Le nostre principali rivendicazioni sono legate alla politica delle 3T indicate da papa Francesco insieme ai movimenti popolari: tierra, techo, trabajo. In primo luogo, una riforma agraria popolare che assicuri la terra a chi la lavora e consenta di invertire la logica dell’agribusiness, anche considerando che, in un paese enorme come il nostro, il 93% della popolazione è concentrato nelle grandi città, rispetto ad appena il 7% di popolazione rurale. In secondo luogo, una riforma urbana, a fronte degli oltre 5 milioni di argentini che vivono nelle favelas, in quartieri privi delle più elementari infrastrutture di base. Un fenomeno, quello dell’insicurezza abitativa, che interessa un terzo della popolazione e che dipende dal fatto che la città è diventata ostaggio del settore immobiliare. Infine, la necessità di costruire, con il necessario appoggio del governo, forme alternative di lavoro, quella che chiamiamo economia popolare. Ma, benché il 50% della classe lavoratrice si trovi in situazione di precarietà, sono finora mancate decisioni al riguardo.

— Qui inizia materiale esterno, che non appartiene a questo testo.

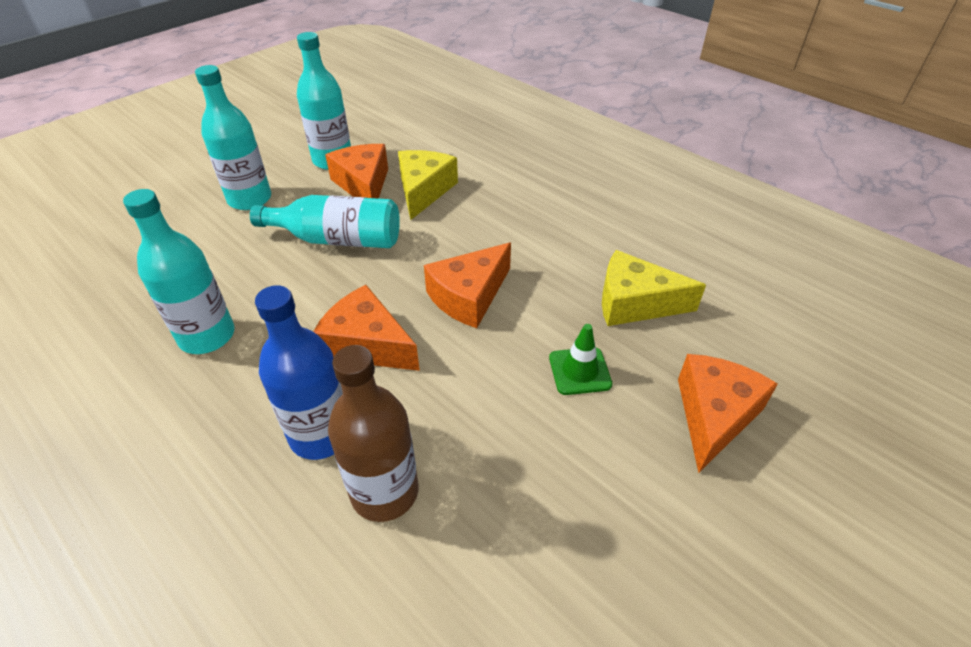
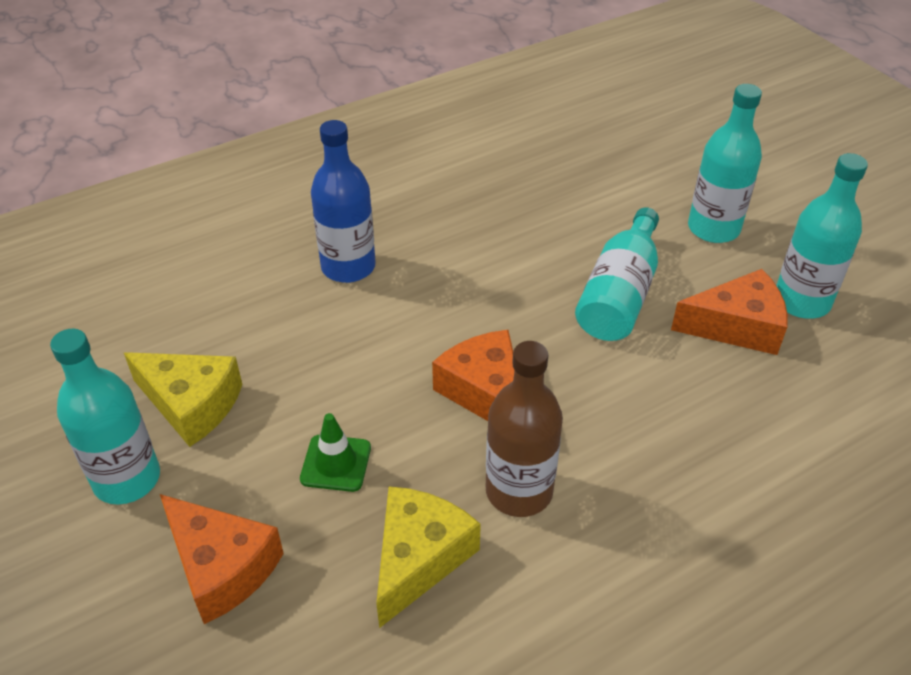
camera: 105 degrees right, 0 degrees up
(207, 336) = (491, 204): turquoise bottle -> turquoise bottle (127, 479)
(367, 344) = (442, 303): orange cheese -> none
(384, 492) = (274, 298): brown bottle -> brown bottle (519, 491)
(423, 190) = (716, 385): yellow cheese -> yellow cheese (191, 404)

E rispetto al debito ereditato dal governo Macri?
È il grande nodo gordiano del dibattito interno al Frente de Todos. In primo luogo, bisogna indagare sulla fuga di capitali verso l’estero facilitata dal precedente governo: cosa ne è stato dei 45 miliardi di dollari entrati in Argentina? Dove sono finiti? Qui la relazione non va vista in termini di creditori e debitori, bensì di truffatori e truffati. Perché noi siamo stati vittime di una truffa. Inoltre bisogna porre la questione della corresponsabilità del Fmi.

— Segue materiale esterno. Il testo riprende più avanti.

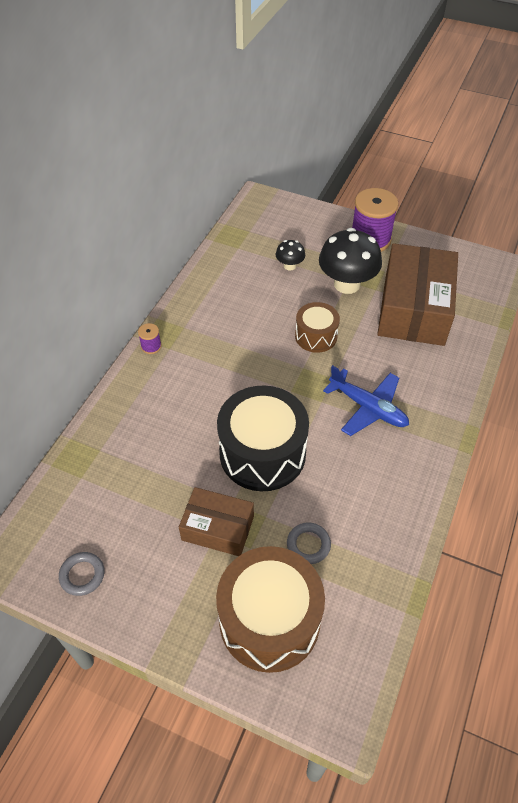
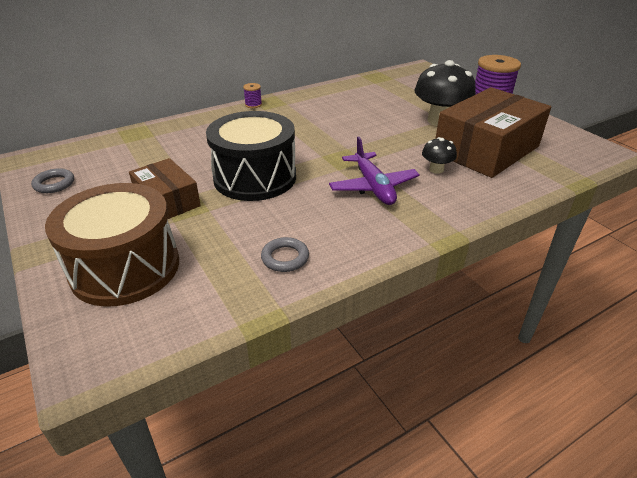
camera: 35 degrees right, 15 degrees down
(289, 266) = (403, 100): black mushroom -> black mushroom (436, 169)
(308, 545) = (217, 240): grey ring -> grey ring (285, 258)
(316, 336) = (379, 137): brown drum -> none
(368, 408) = (373, 187): blue plane -> purple plane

Cosa pensa del conflitto in corso in Patagonia?
Si tratta di un un conflitto storico tra una parte molto debole, quella dei popoli originari la cui preesistenza è riconosciuta dalla Costituzione, e una molto forte, rappresentata dai settori imprenditoriali che possiedono enormi estensioni di terra e hanno la forza di polizia al loro servizio. Non è vero che esistono gruppi armati in Patagonia: ci sono solo piccoli nuclei militanti di giovani poveri che realizzano azioni di resistenza amplificate e strumentalizzate dai grandi mezzi di comunicazione per generare un clima di instabilità, spesso e volentieri in periodi elettorali.

Il governo continua a promuovere un modello estrattivista basato sull’attività mineraria e sull’agribusiness. Come fare per superarlo?
Si tratta di un problema generale del progressismo latinoamericano su cui noi del Frente Patria Grande stiamo richiamando l’attenzione. Serve un’azione congiunta delle forze sociali e politiche di tutto il continente in direzione di un modello post-estrattivista. Perché, di fronte al tasso di deforestazione e ai danni provocati dall’agribusiness, risultano evidenti tanto l’irresponsabilità del settore imprenditoriale quanto la mancanza di coraggio della classe dirigente.